Coding corner

Coding corner Billing for routine perioperative care by hospitalists may require modifiers.

Q: If a patient is having surgery and the hospitalists go to the floor or to the outpatient surgery unit to perform preop or postop assessment for the surgeon, can we bill? Or would this be included in the surgical package?


A: All surgical procedures are assigned a global period that immediately precedes and follows the surgical intervention. Procedures are assigned global periods of 0, 10 or 90 days. This question is most relevant to the 10- and 90-day global period.

The global period essentially starts on the day of the surgical intervention, but may include evaluation and management (E/M) services that are performed following the decision to perform the surgery. For the 10 or 90 days that follow the procedure, any E/M services related to the surgery are not separately billed. Surgical services are paid in part based on the average number of postoperative visits performed during the global period, so the payment for these E/M services is already included in the payment for the surgery.

If a physician who performed a surgery were to submit a claim to a payer for an E/M service during the global period, that claim would not be paid unless a modifier was attached that indicated why this service would not be considered under the global period. However, if a different physician is providing the service, the claim would not be automatically denied through payment edits and would be paid as submitted assuming all other requirements are met.

The question of whether this service is being paid appropriately depends on the nature of the service. If the services provided by the hospitalist would be considered to be part of a routine element of postsurgical care, then the surgeon is being paid for this service as part of his or her global fee. If, however, the surgeon requests a consultation or if the hospitalist is treating the patient for an unrelated medical condition, then that is an additional medical service for which the surgeon is not being paid.

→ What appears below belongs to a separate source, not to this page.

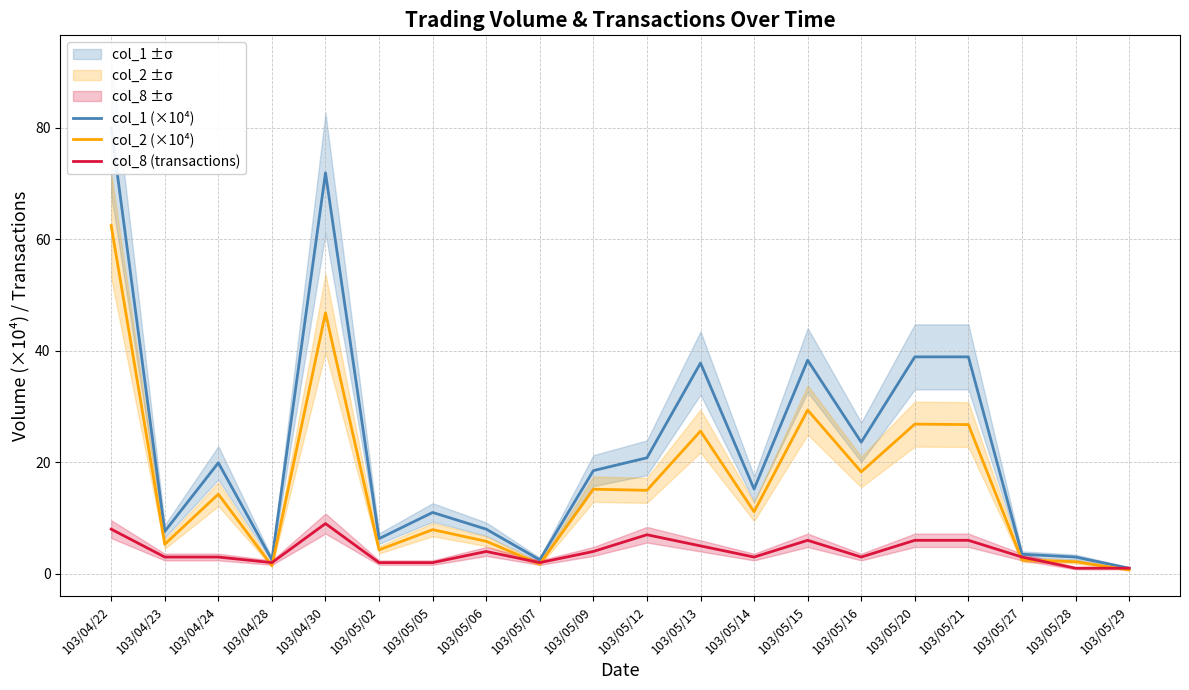

Is the value of col_2 (×10⁴) at 103/05/06 greater than the value of col_1 (×10⁴) at 103/05/20?

No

A consultation requires that the surgeon request the hospitalist's advice or opinion on how to address an issue. If care is completely transferred to the hospitalist, this would not meet the definition of a consultation.

If the hospitalists and surgeons have an arrangement in which the hospitalists (who are in separate group practice) are providing all of the routine preoperative and/or postoperative care (and therefore transferring care to the hospitalists), then the physicians must use modifiers to indicate this transfer. There are three modifiers that may need to be used in this situation, as follows:

  • Modifier 54—Surgical care only
  • Modifier 55—Postoperative management only
  • Modifier 56—Preoperative management only

If the hospitalist provided the postoperative or preoperative care, then he or she would report the CPT code for the surgical procedure and use modifier 55 or 56. The hospitalist would then be paid for the percentage of the surgical payment that is considered to be for preoperative or postoperative management.